19th Jan 2022 | Local News

A Bildeston based opposition Babergh councillor has quit the authority's audit committee over fossil fuel investments, fearing it puts more than £11million of public funds at risk.

Babergh District Council's audit committee recommended to the coalition cabinet that it pushes its fund managers to take into account environmental, social and governance (ESG) considerations in their investments and withdraw funds from investments which didn't address carbon reduction priorities.

Last week the Conservative, Independent and Liberal Democrat cabinet agreed to monitor investments and look to make changes at the appropriate time as long as the financial situation allowed.

Robert Lindsay from the opposition Green group said the council shouldn't hold any investments in fossil fuel extraction firms if it wants to meet its commitment to net zero carbon by 2030, which it made when declaring a climate emergency.

Cllr Lindsay, who represents North West Cosford ward at district level also highlighted that the cabinet's decision had not defined when an appropriate time to sell those investments would be.

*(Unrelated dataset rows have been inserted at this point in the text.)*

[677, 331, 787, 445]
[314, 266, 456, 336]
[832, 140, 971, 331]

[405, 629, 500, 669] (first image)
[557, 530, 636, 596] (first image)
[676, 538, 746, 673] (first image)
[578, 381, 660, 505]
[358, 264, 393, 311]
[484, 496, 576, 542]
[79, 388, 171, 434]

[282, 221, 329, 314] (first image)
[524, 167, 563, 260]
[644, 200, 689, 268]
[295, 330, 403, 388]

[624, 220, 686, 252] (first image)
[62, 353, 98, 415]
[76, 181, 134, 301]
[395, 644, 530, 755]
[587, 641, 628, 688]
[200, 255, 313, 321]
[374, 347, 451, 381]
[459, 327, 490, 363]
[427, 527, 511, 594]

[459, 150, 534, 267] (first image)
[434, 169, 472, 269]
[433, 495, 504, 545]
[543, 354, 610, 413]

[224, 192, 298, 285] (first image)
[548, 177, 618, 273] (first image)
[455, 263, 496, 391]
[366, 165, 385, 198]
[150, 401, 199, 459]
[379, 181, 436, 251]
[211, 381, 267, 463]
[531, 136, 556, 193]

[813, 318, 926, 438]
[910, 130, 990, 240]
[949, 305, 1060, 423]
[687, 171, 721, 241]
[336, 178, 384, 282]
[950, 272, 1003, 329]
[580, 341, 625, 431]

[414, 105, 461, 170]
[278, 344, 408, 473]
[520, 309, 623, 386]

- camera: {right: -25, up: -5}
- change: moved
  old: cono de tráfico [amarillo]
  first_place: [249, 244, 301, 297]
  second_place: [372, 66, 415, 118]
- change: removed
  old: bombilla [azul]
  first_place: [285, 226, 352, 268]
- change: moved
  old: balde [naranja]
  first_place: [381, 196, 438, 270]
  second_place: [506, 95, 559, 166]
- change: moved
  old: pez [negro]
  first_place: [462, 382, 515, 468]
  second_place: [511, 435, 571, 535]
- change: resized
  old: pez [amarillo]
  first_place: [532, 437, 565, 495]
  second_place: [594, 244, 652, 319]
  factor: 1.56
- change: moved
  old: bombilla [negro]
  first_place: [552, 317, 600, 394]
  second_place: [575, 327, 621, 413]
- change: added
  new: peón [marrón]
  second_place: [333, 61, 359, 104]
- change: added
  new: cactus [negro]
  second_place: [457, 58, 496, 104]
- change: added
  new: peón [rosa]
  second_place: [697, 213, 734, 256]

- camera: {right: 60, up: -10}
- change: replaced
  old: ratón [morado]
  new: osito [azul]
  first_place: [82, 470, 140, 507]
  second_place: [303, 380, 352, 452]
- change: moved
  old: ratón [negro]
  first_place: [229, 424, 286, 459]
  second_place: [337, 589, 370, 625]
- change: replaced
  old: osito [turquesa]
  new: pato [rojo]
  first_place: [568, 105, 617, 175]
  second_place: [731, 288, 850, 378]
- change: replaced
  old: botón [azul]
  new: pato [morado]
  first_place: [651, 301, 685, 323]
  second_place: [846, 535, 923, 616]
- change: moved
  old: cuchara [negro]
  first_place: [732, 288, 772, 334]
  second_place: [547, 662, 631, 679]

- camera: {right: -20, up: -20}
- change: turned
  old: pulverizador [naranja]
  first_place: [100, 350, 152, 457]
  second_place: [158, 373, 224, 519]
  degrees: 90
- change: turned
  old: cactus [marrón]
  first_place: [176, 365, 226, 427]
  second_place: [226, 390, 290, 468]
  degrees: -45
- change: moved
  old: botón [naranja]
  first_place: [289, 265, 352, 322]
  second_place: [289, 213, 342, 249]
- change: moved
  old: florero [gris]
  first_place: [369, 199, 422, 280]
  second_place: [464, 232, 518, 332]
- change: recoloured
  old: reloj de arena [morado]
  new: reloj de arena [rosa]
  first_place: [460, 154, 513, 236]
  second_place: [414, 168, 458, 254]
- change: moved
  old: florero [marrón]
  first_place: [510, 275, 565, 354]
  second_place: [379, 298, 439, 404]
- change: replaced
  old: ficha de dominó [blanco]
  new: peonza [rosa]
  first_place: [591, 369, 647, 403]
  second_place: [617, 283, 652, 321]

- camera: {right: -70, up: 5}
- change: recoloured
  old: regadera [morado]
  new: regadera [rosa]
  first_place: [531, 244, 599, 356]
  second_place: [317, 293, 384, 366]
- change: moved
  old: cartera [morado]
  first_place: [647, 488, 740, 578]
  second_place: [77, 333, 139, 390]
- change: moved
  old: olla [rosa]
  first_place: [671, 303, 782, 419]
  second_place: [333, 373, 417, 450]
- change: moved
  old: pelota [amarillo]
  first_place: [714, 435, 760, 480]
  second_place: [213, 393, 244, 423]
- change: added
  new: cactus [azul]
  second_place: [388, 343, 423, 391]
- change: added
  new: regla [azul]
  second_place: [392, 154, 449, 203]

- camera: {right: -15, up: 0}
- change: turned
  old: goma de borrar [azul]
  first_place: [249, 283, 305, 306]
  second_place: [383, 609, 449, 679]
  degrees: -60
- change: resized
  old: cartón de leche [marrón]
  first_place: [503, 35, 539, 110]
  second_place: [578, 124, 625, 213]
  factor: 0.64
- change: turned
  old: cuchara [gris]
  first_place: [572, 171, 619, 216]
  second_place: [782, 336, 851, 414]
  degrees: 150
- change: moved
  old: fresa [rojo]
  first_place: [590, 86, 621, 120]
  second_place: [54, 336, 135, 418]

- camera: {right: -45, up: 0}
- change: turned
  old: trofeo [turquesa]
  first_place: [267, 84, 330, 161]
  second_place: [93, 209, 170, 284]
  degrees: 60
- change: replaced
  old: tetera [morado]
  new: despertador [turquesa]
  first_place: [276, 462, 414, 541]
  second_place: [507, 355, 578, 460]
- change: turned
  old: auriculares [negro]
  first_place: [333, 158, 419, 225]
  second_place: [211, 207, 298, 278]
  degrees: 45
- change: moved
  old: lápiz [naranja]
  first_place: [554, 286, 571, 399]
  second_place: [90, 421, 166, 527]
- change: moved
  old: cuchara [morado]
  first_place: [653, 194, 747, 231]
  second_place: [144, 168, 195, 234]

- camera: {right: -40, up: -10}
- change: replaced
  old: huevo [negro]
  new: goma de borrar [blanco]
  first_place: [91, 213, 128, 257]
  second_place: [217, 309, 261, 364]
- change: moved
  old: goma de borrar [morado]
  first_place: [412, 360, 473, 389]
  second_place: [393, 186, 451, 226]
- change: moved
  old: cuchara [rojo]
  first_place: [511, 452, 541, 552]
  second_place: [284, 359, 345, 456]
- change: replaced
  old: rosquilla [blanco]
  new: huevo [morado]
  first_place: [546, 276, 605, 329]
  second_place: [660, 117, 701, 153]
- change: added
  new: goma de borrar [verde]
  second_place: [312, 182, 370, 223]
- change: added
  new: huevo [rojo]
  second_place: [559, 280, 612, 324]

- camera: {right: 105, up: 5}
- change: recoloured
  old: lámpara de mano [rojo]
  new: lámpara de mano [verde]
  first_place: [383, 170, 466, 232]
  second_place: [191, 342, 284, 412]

The representative from Bildeston then resigned from the audit committee in protest.

But the administration dismissed claims it would put £11m at risk, and said it needed to make changes to investments in a way which would not lose money.

Cllr Lindsay said: "The facts are UK public pension funds have lost £2billion on their oil investments in the past four years.

"This year, oil and gas companies will make profits as energy prices rocket but these losses can't be recovered.

"Most City investors now agree with former Bank of England governor Mark Carney that all fossil fuel extraction stocks are now high-risk investments that will plummet in value as renewables take the place of fossil fuel. This will leave Babergh sitting on heavy losses.

"Apparently council leader John Ward and his cabinet know better than these experts.

"They are demonstrating yet again that either there is something about the word 'emergency' they do not understand, or that they simply do not believe it is caused by fossil fuel emissions.

"They are putting £11m of residents' money at risk which I cannot support. I will be resigning from the audit and standards committee and devoting the time freed up to supporting my residents."

Simon Barrett, Conservative cabinet member for finance who was on the audit committee in May when the recommendation was made, said £6m was in a property investment, while two tranches of £2m each were in pooled investments.

"The decision we took was that where we have a choice going forward we would go for the zero carbon option, but won't do it at the expense of losing money to the council and residents," he said. "We will take the responsible action in a timely manner.

"We are not saying we are not going to do it, but we are going to do it in a fiscally-responsible way."

Cllr Barrett said the authority was already demonstrating its commitment to the climate emergency, such as converting its fleet of refuse trucks to hydrotreated

vegetable oil fuel and green energy measures at its leisure centres. Council leader John Ward said that "returns over the past year have remained good and we are not jeopardising our investments," adding: "The Greens talk about ESG but focus only on the environmental aspects of this and totally ignore the social and governance aspects. "The cabinet's recommendation is to monitor our investments in relation to all three aspects and make changes to strengthen ESG performance within acceptable financial considerations. I fail to see how anyone could criticise such a prudent approach." Councillor Bryn Hurren who chairs the audit committee told the cabinet meeting: "We don't want to lose any money, and as chair, I was very strong on that and I wouldn't accept any vote that would leave us in financial trouble, but the way the world is going we have some investments that are slightly underperforming and I think the fact they are invested where they are could be one of the reasons for that. "I know not all the money is invested in dirty fuel but the fact it is there does make a difference, I think in future people will shy away where it has got this taint to it, so  do think we need to be sharp on our feet and look ahead."